Melindungi dan menjaga data pribadi warga negara adalah tanggung jawab negara. Mestinya tugas antarlembaga itu tidak tumpang tindih, saling sinergi, dan ketika muncul masalah tidak mudah saling lempar tanggung jawab. Salah satu fungsi negara ialah memberikan kenyamanan, perlindungan, dan keamanan bagi setiap warganya apalagi di era serba digital, kejahatan di dunia maya pasti terjadi. Negara membutuhkan infrastruktur dan instrumen yang menunjang pelaksanaan keamanan data pribadi setiap warga. Ditambah dukungan SDM mumpuni seperti para ahli dan pakar di bidang teknologi informasi.

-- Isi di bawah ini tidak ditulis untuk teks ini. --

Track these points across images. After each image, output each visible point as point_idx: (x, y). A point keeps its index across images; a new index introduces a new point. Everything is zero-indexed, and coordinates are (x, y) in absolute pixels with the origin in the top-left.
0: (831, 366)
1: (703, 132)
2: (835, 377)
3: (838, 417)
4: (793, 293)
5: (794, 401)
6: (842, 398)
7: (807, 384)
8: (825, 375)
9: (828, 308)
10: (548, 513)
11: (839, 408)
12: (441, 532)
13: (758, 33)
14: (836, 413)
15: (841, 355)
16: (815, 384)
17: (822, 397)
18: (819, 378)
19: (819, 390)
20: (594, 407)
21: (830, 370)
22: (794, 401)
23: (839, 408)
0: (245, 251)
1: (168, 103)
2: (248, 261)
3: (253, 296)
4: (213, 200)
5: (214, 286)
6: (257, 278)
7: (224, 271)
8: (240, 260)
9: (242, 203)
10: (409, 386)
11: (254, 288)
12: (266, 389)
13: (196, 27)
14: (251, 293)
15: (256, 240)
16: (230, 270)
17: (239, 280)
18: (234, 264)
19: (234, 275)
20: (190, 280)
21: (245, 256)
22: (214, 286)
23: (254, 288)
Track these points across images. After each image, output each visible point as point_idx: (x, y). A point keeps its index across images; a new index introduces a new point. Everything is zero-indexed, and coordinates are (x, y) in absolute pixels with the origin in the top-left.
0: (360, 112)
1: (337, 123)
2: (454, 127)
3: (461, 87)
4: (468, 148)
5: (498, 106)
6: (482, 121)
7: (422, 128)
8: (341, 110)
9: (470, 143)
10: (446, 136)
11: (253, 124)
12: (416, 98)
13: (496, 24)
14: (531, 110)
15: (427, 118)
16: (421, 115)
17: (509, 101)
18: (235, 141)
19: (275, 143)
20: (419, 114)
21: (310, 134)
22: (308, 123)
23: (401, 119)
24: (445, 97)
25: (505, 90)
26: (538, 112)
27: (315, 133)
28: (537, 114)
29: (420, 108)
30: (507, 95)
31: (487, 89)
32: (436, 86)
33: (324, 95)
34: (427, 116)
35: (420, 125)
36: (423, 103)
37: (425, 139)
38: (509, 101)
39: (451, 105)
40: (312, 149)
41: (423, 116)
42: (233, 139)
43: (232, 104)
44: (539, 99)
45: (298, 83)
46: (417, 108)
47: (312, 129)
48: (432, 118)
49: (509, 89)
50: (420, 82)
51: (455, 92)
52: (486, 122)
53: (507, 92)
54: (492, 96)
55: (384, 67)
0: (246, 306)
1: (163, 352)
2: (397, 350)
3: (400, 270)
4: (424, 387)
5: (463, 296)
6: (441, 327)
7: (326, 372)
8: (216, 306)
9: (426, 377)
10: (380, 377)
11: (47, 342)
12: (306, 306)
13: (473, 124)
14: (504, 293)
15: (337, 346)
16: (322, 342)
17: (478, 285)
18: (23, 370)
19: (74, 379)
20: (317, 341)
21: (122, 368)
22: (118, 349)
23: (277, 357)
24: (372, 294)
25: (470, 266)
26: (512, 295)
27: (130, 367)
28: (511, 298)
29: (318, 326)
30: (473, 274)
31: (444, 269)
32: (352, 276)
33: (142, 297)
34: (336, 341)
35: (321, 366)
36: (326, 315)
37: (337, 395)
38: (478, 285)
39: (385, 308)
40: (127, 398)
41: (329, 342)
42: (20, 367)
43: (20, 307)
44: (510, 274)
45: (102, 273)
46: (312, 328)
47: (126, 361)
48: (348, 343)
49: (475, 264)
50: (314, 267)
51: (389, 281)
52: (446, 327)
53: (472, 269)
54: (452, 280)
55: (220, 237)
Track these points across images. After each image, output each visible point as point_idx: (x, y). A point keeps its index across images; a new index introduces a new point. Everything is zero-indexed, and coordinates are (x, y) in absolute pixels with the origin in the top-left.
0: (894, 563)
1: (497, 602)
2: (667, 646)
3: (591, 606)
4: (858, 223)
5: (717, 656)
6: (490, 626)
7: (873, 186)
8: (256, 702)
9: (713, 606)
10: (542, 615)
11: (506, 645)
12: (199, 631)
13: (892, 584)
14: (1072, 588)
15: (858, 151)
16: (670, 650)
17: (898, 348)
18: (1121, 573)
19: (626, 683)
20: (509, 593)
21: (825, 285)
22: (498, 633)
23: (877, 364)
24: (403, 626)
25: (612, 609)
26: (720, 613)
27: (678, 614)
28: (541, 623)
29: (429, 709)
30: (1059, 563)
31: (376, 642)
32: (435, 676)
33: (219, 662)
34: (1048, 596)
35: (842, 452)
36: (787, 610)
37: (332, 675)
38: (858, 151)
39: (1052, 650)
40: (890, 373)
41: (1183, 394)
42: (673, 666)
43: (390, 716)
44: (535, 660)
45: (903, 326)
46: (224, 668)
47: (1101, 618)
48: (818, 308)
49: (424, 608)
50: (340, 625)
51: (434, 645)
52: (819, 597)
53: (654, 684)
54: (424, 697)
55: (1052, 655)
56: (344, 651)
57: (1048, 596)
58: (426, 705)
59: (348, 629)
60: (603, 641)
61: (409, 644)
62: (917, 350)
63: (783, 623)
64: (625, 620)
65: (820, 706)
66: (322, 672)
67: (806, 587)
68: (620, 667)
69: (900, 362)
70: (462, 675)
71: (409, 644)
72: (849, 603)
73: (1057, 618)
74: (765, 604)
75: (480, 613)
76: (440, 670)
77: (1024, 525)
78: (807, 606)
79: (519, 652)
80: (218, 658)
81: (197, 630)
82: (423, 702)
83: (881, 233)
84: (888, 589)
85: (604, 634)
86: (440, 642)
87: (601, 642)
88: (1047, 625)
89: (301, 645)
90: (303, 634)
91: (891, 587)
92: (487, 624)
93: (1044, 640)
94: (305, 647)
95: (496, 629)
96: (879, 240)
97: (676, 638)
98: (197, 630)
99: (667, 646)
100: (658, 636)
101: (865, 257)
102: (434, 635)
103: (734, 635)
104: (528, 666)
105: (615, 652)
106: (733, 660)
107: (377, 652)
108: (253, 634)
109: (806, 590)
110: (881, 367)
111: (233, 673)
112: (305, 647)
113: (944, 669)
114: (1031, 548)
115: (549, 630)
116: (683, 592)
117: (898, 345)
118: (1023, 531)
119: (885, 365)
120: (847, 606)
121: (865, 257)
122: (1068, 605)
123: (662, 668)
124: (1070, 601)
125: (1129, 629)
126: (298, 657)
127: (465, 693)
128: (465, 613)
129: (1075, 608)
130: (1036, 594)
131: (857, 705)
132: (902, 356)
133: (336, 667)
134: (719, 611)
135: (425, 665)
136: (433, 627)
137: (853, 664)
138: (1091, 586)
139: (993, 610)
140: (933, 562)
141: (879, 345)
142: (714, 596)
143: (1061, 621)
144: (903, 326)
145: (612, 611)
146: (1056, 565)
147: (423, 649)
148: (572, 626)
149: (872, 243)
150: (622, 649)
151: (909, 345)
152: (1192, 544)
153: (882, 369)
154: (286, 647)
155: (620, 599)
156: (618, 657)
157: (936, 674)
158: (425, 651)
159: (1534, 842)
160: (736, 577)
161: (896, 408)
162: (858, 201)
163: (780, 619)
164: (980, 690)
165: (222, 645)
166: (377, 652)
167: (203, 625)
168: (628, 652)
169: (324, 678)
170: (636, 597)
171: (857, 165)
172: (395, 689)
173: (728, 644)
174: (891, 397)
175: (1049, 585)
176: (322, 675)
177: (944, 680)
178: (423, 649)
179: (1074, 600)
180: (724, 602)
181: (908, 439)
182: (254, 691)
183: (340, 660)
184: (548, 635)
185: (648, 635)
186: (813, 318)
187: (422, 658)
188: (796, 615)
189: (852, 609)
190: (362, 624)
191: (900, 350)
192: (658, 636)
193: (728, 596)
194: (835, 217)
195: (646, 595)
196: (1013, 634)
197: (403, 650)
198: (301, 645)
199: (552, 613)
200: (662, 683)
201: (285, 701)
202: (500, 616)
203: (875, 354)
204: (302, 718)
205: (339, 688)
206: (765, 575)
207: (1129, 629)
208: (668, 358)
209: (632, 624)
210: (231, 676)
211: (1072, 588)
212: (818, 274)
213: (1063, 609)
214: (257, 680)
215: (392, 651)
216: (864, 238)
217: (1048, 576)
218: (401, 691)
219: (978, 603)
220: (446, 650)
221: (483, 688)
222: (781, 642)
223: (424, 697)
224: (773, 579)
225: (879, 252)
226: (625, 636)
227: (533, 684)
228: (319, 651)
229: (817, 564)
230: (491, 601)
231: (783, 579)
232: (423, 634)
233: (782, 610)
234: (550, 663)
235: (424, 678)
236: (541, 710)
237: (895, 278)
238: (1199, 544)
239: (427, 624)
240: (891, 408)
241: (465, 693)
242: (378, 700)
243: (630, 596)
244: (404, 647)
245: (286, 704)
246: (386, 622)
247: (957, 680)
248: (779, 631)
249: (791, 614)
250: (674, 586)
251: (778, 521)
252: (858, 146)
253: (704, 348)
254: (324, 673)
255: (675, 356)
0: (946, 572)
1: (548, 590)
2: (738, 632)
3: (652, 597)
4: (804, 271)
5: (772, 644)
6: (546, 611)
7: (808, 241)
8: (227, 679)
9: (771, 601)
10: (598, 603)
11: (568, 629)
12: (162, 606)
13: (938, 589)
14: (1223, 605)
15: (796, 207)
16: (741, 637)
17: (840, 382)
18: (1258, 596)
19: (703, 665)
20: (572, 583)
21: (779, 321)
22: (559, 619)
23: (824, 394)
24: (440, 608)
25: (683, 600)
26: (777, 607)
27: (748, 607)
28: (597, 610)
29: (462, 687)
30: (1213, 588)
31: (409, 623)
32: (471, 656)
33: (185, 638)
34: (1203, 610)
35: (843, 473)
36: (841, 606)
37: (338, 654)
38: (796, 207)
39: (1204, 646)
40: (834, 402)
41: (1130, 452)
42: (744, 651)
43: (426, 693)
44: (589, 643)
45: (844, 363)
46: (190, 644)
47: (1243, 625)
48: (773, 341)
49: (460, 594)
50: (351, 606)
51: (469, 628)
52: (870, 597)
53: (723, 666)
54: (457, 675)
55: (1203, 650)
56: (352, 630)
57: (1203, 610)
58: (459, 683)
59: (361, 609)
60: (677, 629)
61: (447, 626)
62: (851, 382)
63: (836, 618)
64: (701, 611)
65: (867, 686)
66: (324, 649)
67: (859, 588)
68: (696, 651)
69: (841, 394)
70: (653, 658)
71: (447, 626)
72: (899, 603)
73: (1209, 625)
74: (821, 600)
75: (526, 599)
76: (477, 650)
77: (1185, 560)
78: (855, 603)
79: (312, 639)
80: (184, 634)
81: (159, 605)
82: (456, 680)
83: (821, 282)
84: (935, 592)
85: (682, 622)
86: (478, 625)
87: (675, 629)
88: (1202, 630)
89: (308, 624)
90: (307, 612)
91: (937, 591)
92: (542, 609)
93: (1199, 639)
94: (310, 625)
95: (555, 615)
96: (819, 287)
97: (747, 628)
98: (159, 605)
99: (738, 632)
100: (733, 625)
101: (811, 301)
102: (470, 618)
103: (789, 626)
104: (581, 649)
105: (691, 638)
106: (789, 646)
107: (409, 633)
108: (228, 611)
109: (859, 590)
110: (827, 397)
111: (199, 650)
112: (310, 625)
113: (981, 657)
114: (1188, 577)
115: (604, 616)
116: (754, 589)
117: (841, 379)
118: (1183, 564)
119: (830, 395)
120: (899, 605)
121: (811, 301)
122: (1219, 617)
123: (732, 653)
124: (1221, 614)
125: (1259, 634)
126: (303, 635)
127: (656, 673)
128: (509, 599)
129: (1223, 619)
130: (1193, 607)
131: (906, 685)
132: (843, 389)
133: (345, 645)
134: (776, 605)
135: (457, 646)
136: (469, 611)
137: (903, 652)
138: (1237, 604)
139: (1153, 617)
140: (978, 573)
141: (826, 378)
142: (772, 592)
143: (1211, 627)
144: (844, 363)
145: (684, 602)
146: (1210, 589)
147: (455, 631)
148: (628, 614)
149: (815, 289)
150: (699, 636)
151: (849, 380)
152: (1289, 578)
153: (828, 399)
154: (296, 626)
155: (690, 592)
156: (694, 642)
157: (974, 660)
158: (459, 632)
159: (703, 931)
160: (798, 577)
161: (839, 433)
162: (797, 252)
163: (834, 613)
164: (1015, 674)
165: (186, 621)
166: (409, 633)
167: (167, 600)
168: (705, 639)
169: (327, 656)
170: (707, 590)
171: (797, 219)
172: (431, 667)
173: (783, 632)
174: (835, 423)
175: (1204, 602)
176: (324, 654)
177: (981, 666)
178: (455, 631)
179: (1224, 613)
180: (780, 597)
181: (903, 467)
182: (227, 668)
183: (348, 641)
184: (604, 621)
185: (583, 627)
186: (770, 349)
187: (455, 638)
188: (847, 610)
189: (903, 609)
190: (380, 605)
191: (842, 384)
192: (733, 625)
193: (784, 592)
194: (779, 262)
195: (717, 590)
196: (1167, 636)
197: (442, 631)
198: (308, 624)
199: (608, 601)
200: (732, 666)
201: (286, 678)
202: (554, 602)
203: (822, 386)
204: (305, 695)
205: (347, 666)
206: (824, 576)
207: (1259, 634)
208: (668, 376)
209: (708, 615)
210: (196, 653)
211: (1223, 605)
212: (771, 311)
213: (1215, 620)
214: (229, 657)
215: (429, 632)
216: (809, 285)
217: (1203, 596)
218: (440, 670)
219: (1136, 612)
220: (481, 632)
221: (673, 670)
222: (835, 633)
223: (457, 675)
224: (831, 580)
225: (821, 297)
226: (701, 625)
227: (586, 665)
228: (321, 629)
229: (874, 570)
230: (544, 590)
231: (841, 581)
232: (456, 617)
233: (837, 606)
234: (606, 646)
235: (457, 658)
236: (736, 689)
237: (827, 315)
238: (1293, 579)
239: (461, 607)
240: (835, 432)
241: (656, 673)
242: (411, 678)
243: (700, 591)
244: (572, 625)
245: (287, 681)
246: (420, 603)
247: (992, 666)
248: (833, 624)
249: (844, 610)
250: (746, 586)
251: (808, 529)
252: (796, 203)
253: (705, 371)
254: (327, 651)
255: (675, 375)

Perlindungan privasi atau data pribadi negara fokus pada antisipasi dan pencegahan. Bukan baru bergerak ketika muncul masalah. Negara mengutamakan perlindungan data pribadi warga secara maksimal dalam sistem IT yang hebat, desain teknologi secara holistik dan komprehensif. Regulasi dan sinergi antarlembaga saling menyempurnakan, bukan saling menyalahkan. Seluruh lembaga informasi harus bersinergi dengan baik, yakni melakukan tugas, pokok, dan fungsinya dengan jelas. Dengan infrastruktur, instrumen hukum, serta tata kelola yang terintegrasi dengan baik, keamanan data pribadi warga negara terjamin. Inilah tugas negara sesungguhnya. Kemandirian teknologi tanpa melibatkan pihak luar (swasta/asing) untuk menangani keamanan data pribadi penduduk.